8 de febrero 2005 - 00:00

Reiteran que renuncia del Papa “es una cosa posible”

El cardenal argentino Jorge Mejía, ex director de la Biblioteca y el Archivo del Vaticano y compañero de estudios del Papa Juan Pablo II, afirmó hoy que "la renuncia" del Pontífice "es una cosa posible", aunque sostuvo que se trata de una determinación que depende exclusivamente de él.

"Nosotros esperamos que el Papa siga tirando mientras pueda. pero cuando no pueda, es su conciencia la que a él lo pondrá delante de la renuncia", dijo el cardenal Mejía, estrecho colaborador y conocedor de Juan Pablo II.

En la misma línea, sostuvo: "hay que ver si no llegamos ya al límite. Eso lo tiene que juzgar él, delante de Dios".

En declaraciones desde El Vaticano, el cardenal argentino remarcó: "Si él siente que las fuerzas no le dan ya para llenar plenamente su función, que es sumamente complicada y llena de toda clases de problemas, delante de Dios presentará la renuncia".

"Si lo hará o no, y cuándo lo hará, nadie lo sabe. Eso depende de él hasta el día que eso se diga", añadió refiriéndose a la hipotética determinación.

El tema de la posible dimisión del Papa cobró fuerza en la víspera, luego de que el cardenal Angelo Sodano, secretario de Estado del Vaticano -un virtual "primer ministro" de la Santa Sede- dijo al ser consultado al respecto: "¿La renuncia del Pontífice? Dejamos la decisión a la conciencia del Papa".

Tras ello, y al ser consultado al respecto, el cardenal Mejía sostuvo esta mañana: "La renuncia del Papa es una cosa posible, que está prevista en nuestro Código, y todo depende de que él considere que la situación suya personal y la situación de la Iglesia y del mundo justificaría su renuncia".

Mejía también se refirió a las palabras del secretario de Estado del Vaticano, al señalar que Sodano "admitió la hipótesis", pero aclaró: "ya la admitimos todos".

"Lo sentimos mucho porque lo queremos y esperemos que esté bien y que siga mejor, pero si no se puede, no se puede", enfatizó Mejía. Luego, se refirió a otra posibilidad, que es la de que exista un hipótesis de "total invalidez", y señaló que para ese caso, es probable que exista una carta del propio Pontífice, declarando vacante la sede apostólica para habilitar la elección de un nuevo Papa.

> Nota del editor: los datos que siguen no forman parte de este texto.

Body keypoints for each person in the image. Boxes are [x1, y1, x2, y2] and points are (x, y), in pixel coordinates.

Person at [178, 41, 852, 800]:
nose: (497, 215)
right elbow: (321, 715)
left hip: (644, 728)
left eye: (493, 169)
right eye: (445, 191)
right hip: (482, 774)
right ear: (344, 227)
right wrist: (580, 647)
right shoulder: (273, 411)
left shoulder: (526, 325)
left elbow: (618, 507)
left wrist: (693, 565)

"No sería el primer caso. Se dice que Pio XII tenía una carta, y Paulo VI también. Sería una posible tradición en los Papas ante la posibilidad de invalidez, como un derrame cerebral o una parálisis total o un tumor cerebral, enfermedades terribles pero que suceden. La carta sería una propuesta diciendo: 'yo no estoy en condiciones de seguir. Si me vuelvo inválido, se considera vacante la sede apostólica'. Era esa la carta que había dejado Paulo VI, por ejemplo", dijo Mejía.

En tanto, sobre las funciones de los cardenales, recordó que "cundo muere un Papa el Colegio Cardenalicio queda a cargo de los asuntos corrientes y prepara la siguiente elección. Eso es lo único que hace el Colegio Cardenalicio".

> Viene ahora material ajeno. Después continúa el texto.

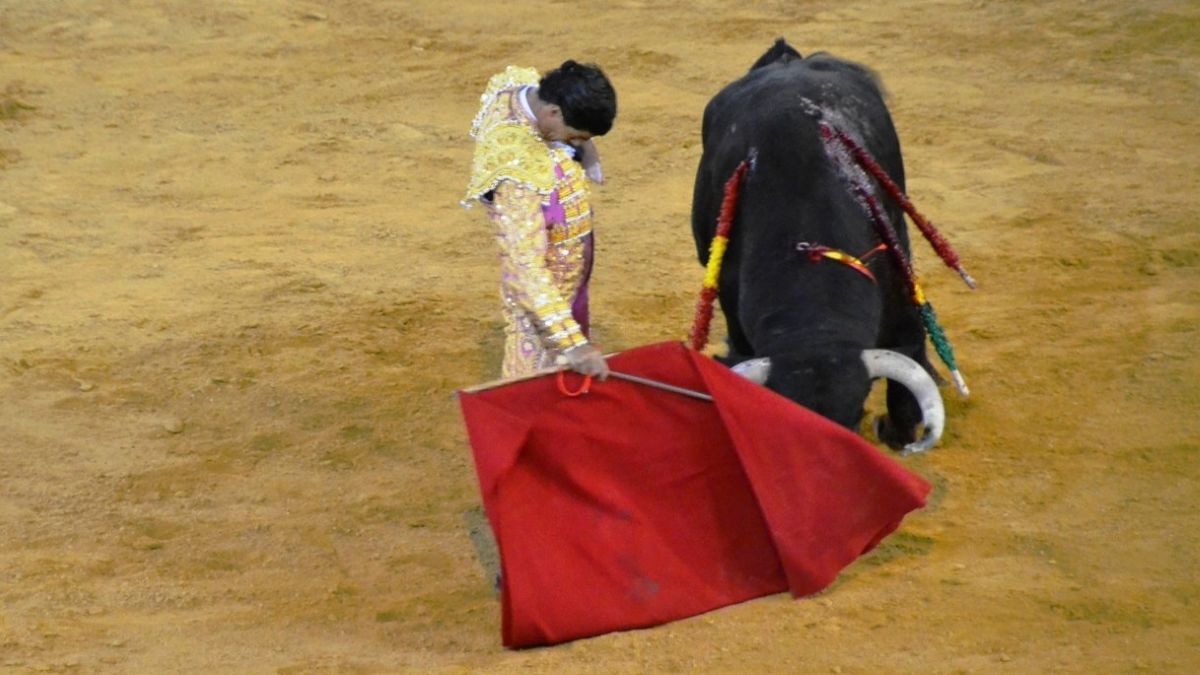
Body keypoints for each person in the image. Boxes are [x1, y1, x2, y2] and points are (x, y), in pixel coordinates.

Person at [463, 60, 616, 381]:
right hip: (546, 290)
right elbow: (524, 270)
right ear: (553, 113)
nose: (576, 144)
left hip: (568, 266)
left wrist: (585, 145)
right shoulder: (515, 174)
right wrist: (573, 345)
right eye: (575, 136)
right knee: (531, 381)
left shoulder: (530, 90)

Volviendo sobre las palabras de Sodano, Mejía señaló que "el cardenal ha dicho una cosa que es clara desde el punto de vista de nuestro derecho: si el Papa siente que no tiene más fuerzas y que no da a basto para la tremenda función que tiene que llenar con la Iglesia y con respecto al mundo, entonces renuncia".

"Es un hombre de una fibra que yo no conozco ningún otro. Es un hombre que sigue, sigue y sigue mientras puede. Ahora, hay que ver si no llegamos ya al límite. Eso lo tiene que juzgar él, delante de Dios", afirmó.

Ante la hipótesis de una "renuncia consciente", Mejía agregó: "Todos estaríamos llenos de preocupación por lo que pasa después con él, por cómo evoluciona y pensar también por quién sigue, pensar por los dos".

El Papa ya lleva dos semanas internado en el Policlínico Gemelli, de Roma, luego de una gripe que derivó en sucesivas complicaciones, especialmente a raíz del cuadro delicado de salud que presenta, por el mal de Parkinson que lo afecta desde hace años.